Symon and The Factory

    Two people repeatedly performing an activity together naturally converge to a high level of coordination, resulting in a fluent meshing of their actions. In contrast, human-robot interaction is often structured in a rigid stop-and-go fashion. Aiming to design robots that are capable peers in human environments, we wish to attain a more fluent meshing of human and machine activity.While the existence and complexity of joint action has been acknowledged for decades, the cognitive mechanisms underlying it have only received sparse attention, predominantly over the last few years (e.g., Sebanz et. al., 2006). Among other factors, successful coordinated action has been linked to the formation of expectations of each partner’s actions by the other, and the subsequent acting on these expectations. We argue that the same holds for collaborative robots — if they are to go beyond stop-and-go interaction, robots must take into account not only past events and current perceived state, but also expectations of their human collaborators.

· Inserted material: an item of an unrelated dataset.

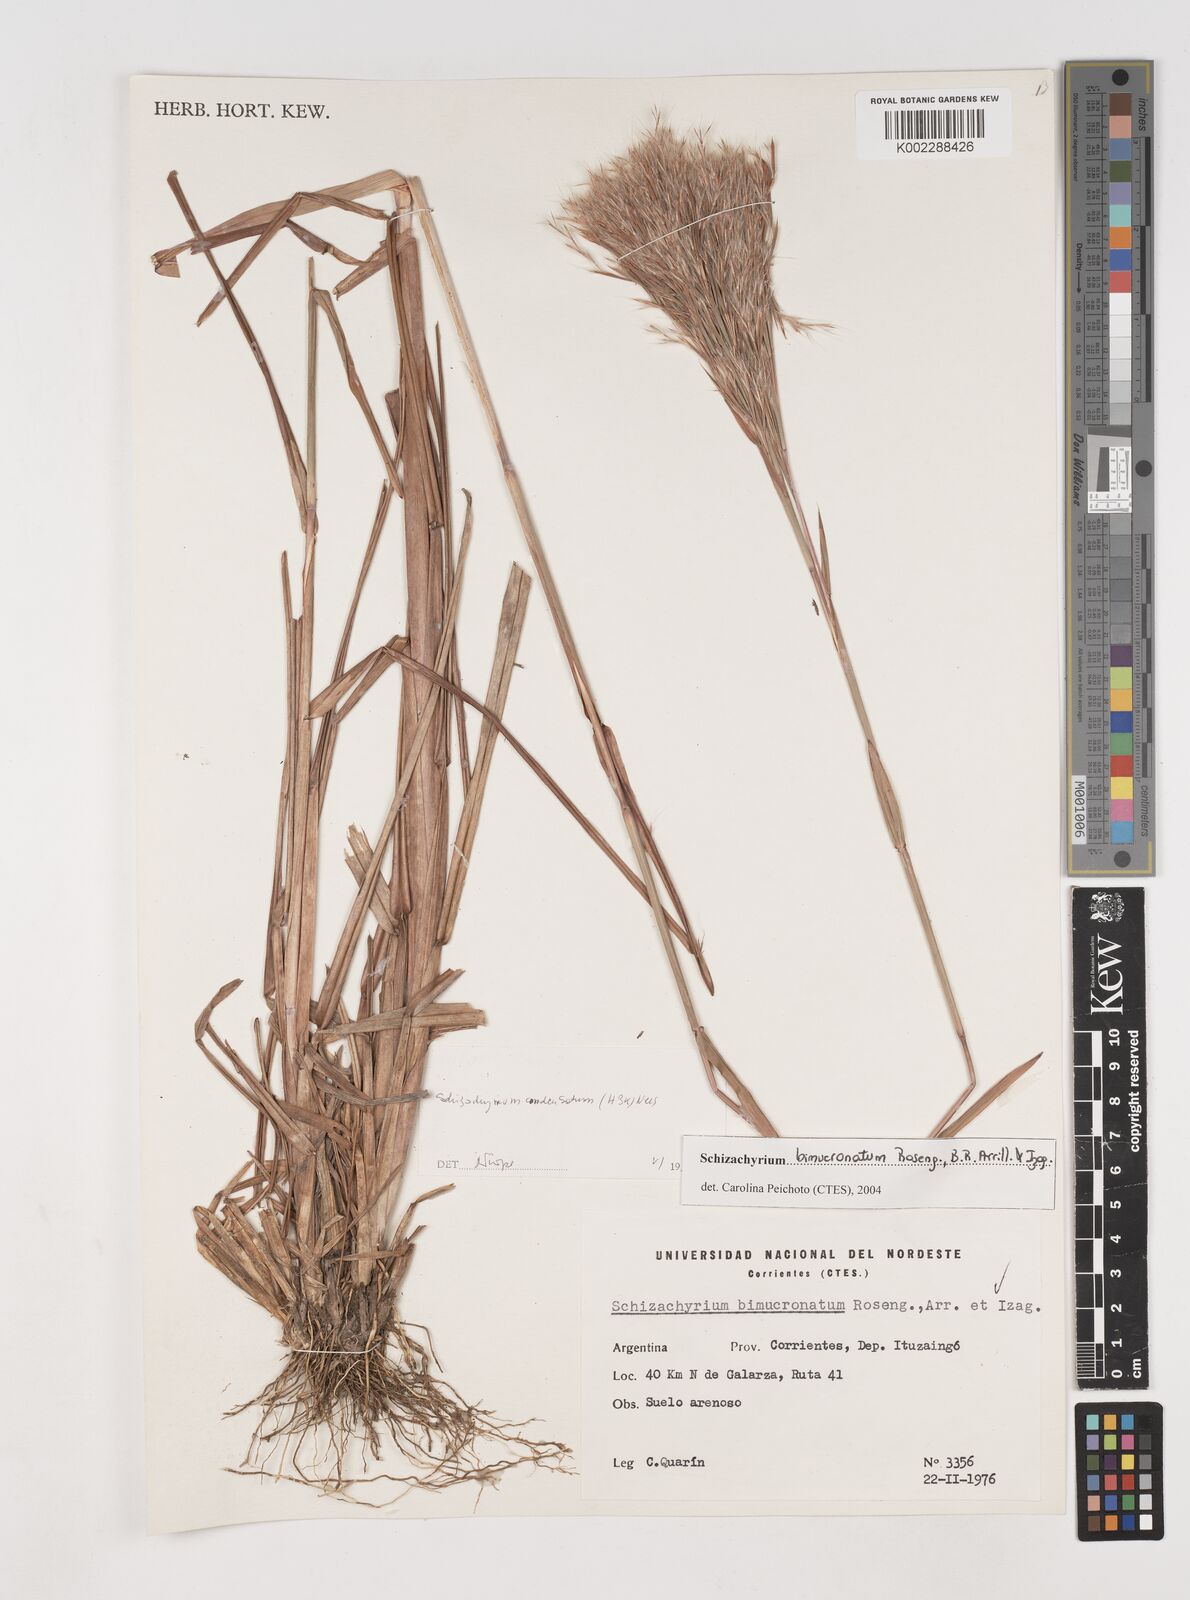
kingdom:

    We have developed an adaptive anticipatory action selection mechanism for a robotic teammate. We have analyzed our model of anticipatory action in a cost-based framework of coordinated shared-location action, and have compared it to a purely reactive agent, demonstrating a theoretical improvement in efficiency compared to a reactive agent.

    We have tested the performance of the algorithm in a study involving untrained human subjects working with a simulated version of a robot (named Symon) using our anticipatory system. We found a significant improvement in task efficiency in this group when compared to a group of users working with a reactive agent, as well as a significant difference in several measures of the perceived commitment of the robot to the team and its contribution to the team’s fluency and success. Grounding these perceptions in behavioral measures of the human-robot team, we found that the two groups to differ significantly in a number of proposed fluency metrics including the amount of concurrent motion of human and robot, the amount of human idle time, and the time between the the human’s action and the robot’s uptake on that action.

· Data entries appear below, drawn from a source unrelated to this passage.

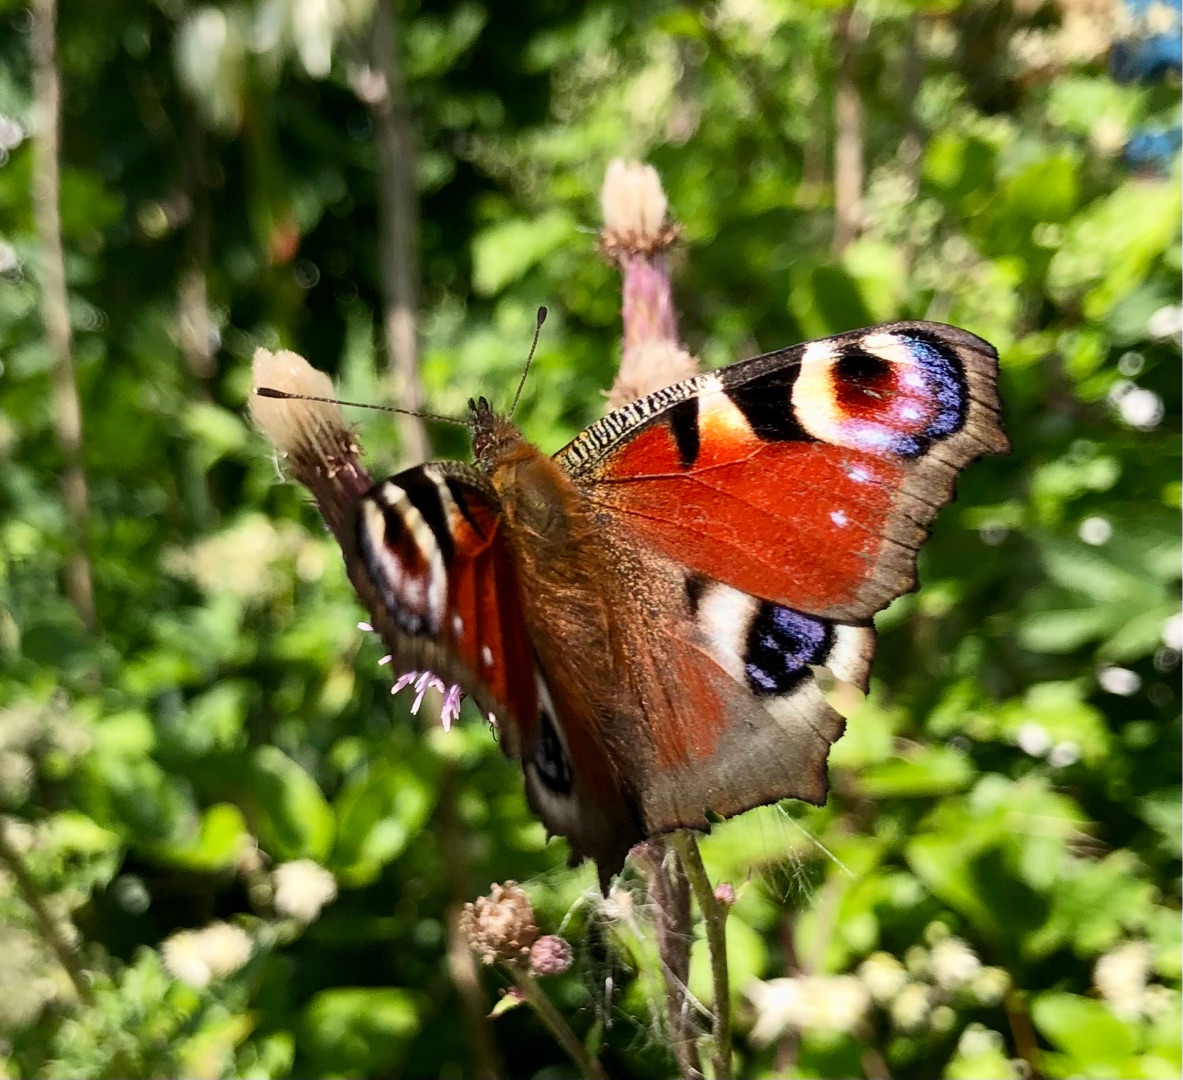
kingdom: Animalia
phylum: Arthropoda
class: Insecta
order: Lepidoptera
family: Nymphalidae
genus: Aglais
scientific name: Aglais io
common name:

    • Hoffman, G. and Breazeal, C. (2007). “Effects of Anticipatory Action on Human-Robot Teamwork Efficiency, Fluency, and Perception of team.” In Proceeding of the ACM/IEEE international Conference on Human-Robot interaction (Arlington, Virginia, USA, March 10 – 12, 2007). HRI ’07. ACM Press, New York, NY, 1-8. Best Student Paper.
    • G. Hoffman & C. Breazeal (2007) “Cost-Based Anticipatory Action Selection for Human-Robot Fluency.” IEEE Transactions in Robotics (T-RO). In Press.


    Working with an anticipatory robot improves fluency of teamwork!